Congress debated the passage of the RICO Act, or a similar statute, for years – if not decades, but specifically in 1970, enforcement begun. Racketeering activity defines an act or threat involving gambling, murder, kidnaping, arson, robbery, bribery and extortion.

The case’s largest argument lies with the idea of which corporations qualify as “enterprises” within the Racketeer Influenced and Corrupt Organizations Act (RICO). This act states that there is strong criminal and civil liability on persons involved with a racketeering activity directly connected with an enterprise. Enterprise is defined to include any individual, partnership, corporation, association, or any other legal entity.

The largest question as mentioned in Eric Tuttle’s “Today’s Argument in Mohawk Industries, Inc. V. Williams,” is whether a corporation acting in concert with outside recruiters and staffing agencies to hire illegal aliens can constitute an “enterprise-in-fact,” such that the corporation can be sued as a distinct member of the enterprise. The courts believe that Mohawk is subject to lawsuit under RICO. However, the employees who state that the company’s practices have lessen their wages believe that Mohawk is attempting to rid all corporations from these claims.

Mohawk’s two arguments in why it cannot be defined as an enterprise argue the plain text of the statute. First of all, they argue that the general definition of enterprises is as stated in the statue, but also includes “a group of individuals.” This refers to natural persons, and not corporations. The limitation involved with this term is quite significant however. Mohawk believes that when Congress enacted RICO it was concerned with organize crime i.e. mobster crime and not where the corporation is the defendant as the racketeer using an enterprise.

Most aren’t buying this, however. First of all, critics claim there are three arguments involved. First, the company doesn’t have a good argument on their own. Next, the definition of enterprise included any individual or partnership which draws a conclusion on the initial meaning of the use of the term, at once point, they use “includes,” while in another “means.” Lastly, every court for decades have found the association-in-fact to include corporations. They generally will be hesitant to turn down precedent, but don’t always feel obligated to follow those decisions.

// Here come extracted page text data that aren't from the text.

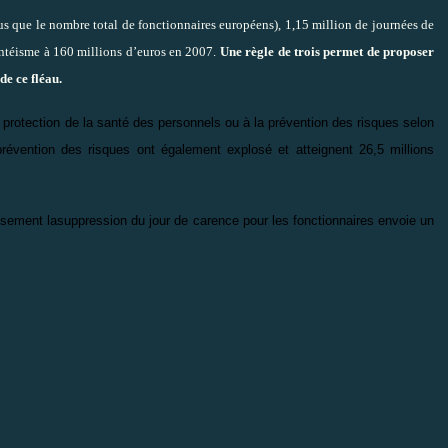
lus que le nombre total de fonctionnaires européens), 1,15 million de journées de
sentéisme à 160 millions d’euros en 2007.
Une règle de trois permet de proposer
de ce fléau.
 protection de la santé des personnels ou à la prévention des risques selon
révention des risques ont également explosé et atteignent 26,5 millions
usement la
suppression du jour de carence pour les fonctionnaires
envoie un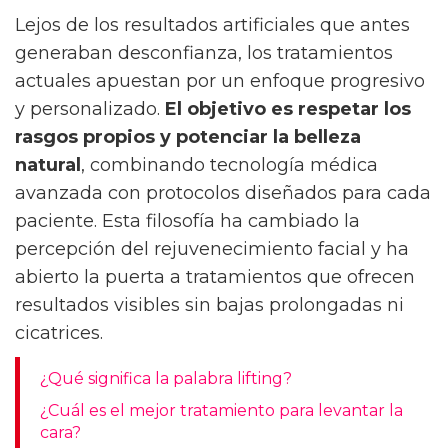
Lejos de los resultados artificiales que antes
generaban desconfianza, los tratamientos
actuales apuestan por un enfoque progresivo
y personalizado.
El objetivo es respetar los
rasgos propios y potenciar la belleza
natural
, combinando tecnología médica
avanzada con protocolos diseñados para cada
paciente. Esta filosofía ha cambiado la
percepción del rejuvenecimiento facial y ha
abierto la puerta a tratamientos que ofrecen
resultados visibles sin bajas prolongadas ni
cicatrices.
¿Qué significa la palabra lifting?
¿Cuál es el mejor tratamiento para levantar la
cara?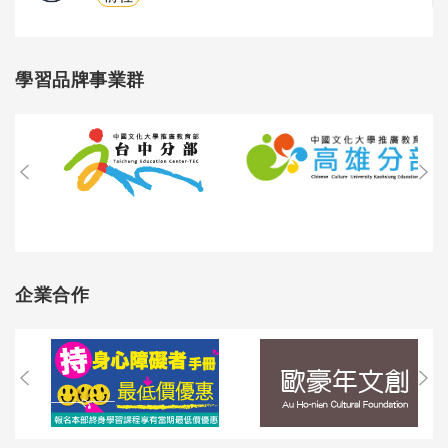
學習品牌事業群
企業合作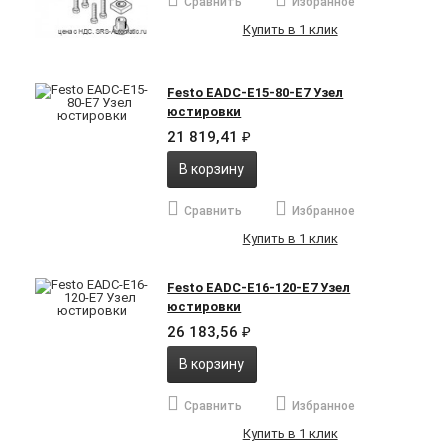
Сравнить
Избранное
Купить в 1 клик
Festo EADC-E15-80-E7 Узел
юстировки
21 819,41
₽
В корзину
Сравнить
Избранное
Купить в 1 клик
Festo EADC-E16-120-E7 Узел
юстировки
26 183,56
₽
В корзину
Сравнить
Избранное
Купить в 1 клик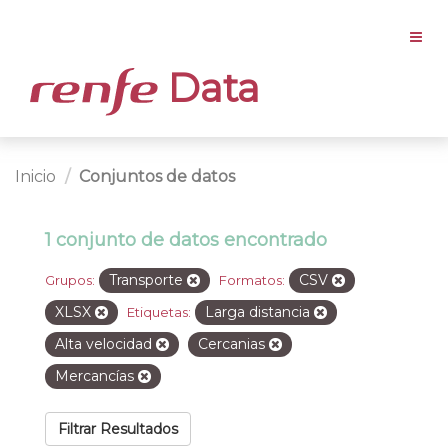
Data
Inicio
Conjuntos de datos
1 conjunto de datos encontrado
Transporte
CSV
Grupos:
Formatos:
XLSX
Larga distancia
Etiquetas:
Alta velocidad
Cercanias
Mercancías
Filtrar Resultados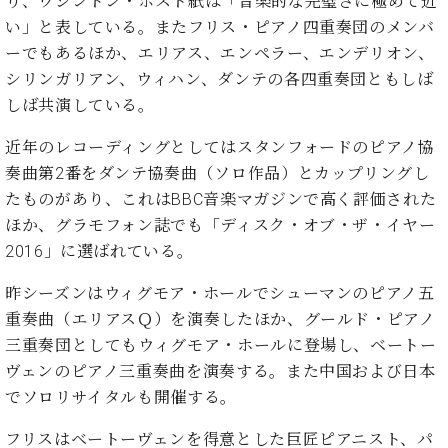
り、ワシントン・ポスト紙は「音楽的な完璧さに極めて近
ク
い」と表している。またフリス・ピアノ四重奏団のメンバ
セ
ーでもあるほか、エリアス、エンペラー、エンデリオン、
ス
お
シリンガリアン、ウィハン、ダンテの各四重奏団ともしば
問
しば共演している。
い
合
近年のレコーディングとしてはスタンフォードのピアノ協
わ
奏曲第2番をダンテ協奏曲（ソロ作品）とカップリングし
せ
たものがあり、これはBBC音楽マガジンで高く評価された
ほか、グラモフォン誌でも「ディスク・オブ・ザ・イヤー
2016」に選ばれている。
ア
昨シーズンはウィグモア・ホールでシューマンのピアノ五
ー
テ
重奏曲（エリアスＱ）を演奏したほか、グールド・ピアノ
ィ
三重奏団としてもウィグモア・ホールに登場し、ベートー
ス
ヴェンのピアノ三重奏曲を演奏する。また中国および日本
ト
カ
でソロリサイタルも開催する。
ス
タ
フリスはベートーヴェンを得意とした巨匠ピアニスト、パ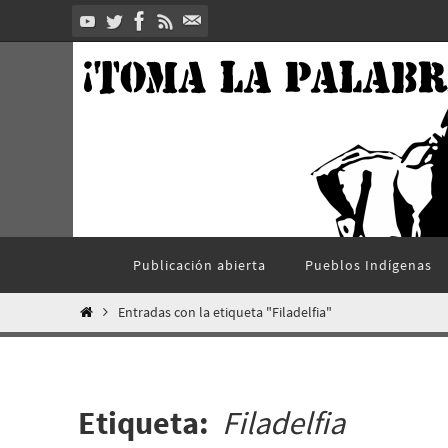
Ir
al
contenido
Ir
Publicación abierta
Pueblos Indí­genas
al
contenido
Inicio
Entradas con la etiqueta "Filadelfia"
Etiqueta:
Filadelfia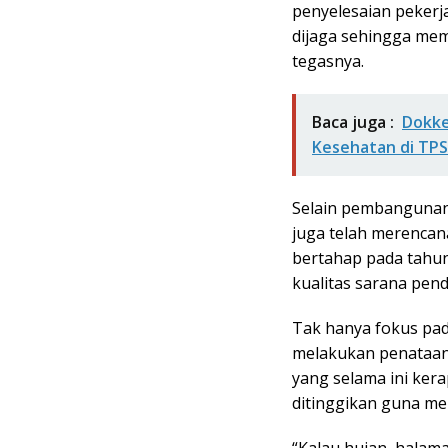
penyelesaian pekerj
dijaga sehingga mem
tegasnya.
Baca juga :
Dokke
Kesehatan di TPS
Selain pembangunan 
juga telah merencana
bertahap pada tahun
kualitas sarana pend
Tak hanya fokus pa
melakukan penataan 
yang selama ini ker
ditinggikan guna me
“Kalau hujan, halama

Many lower courts have understood RICO in a more broad sense than an anti-mob legislation piece. They also have believed that it is unbelievable to exclude more complicated forms of enterprise. Due to these courts’ interpretation, Congress has taken this understanding and amended RICO in 1996.

Wording within the statute continues to be an issue. Mohawk argues that the RICO “person” must be distinct from an entire “enterprise” and must participate in the activities of one. This is in fact argued because of lower courts decisions that neither a corporation and its employees nor a corporation may form a distinct enterprise. There have been many examples in which corporate defendants as members of a larger enterprise.

However, many feel that the lower courts’ opinions are wrong because of Cedric Kushner Promotions v. King, a case where a sole shareholder/officer/employee is distinct to be the “person” as noted in the statue and is directly involved in the said “enterprise.” Many believe that Mohawk’s standard is unworkable – saying any activity is essential to a company’s business operations – and that shouldn’t be the case.

In conclusion, interpretation of law has become an increasingly difficult task due to the various viewpoints involved. Within a company’s organization, not all employees are directly involved with the decision-making made in carrying out specifics business operations. Thus, not every employee should be held accountable for all of its activities. Most importantly, the rhetoric used to define these people should be more definite and clear, so to avoid this argument to occur again in future cases.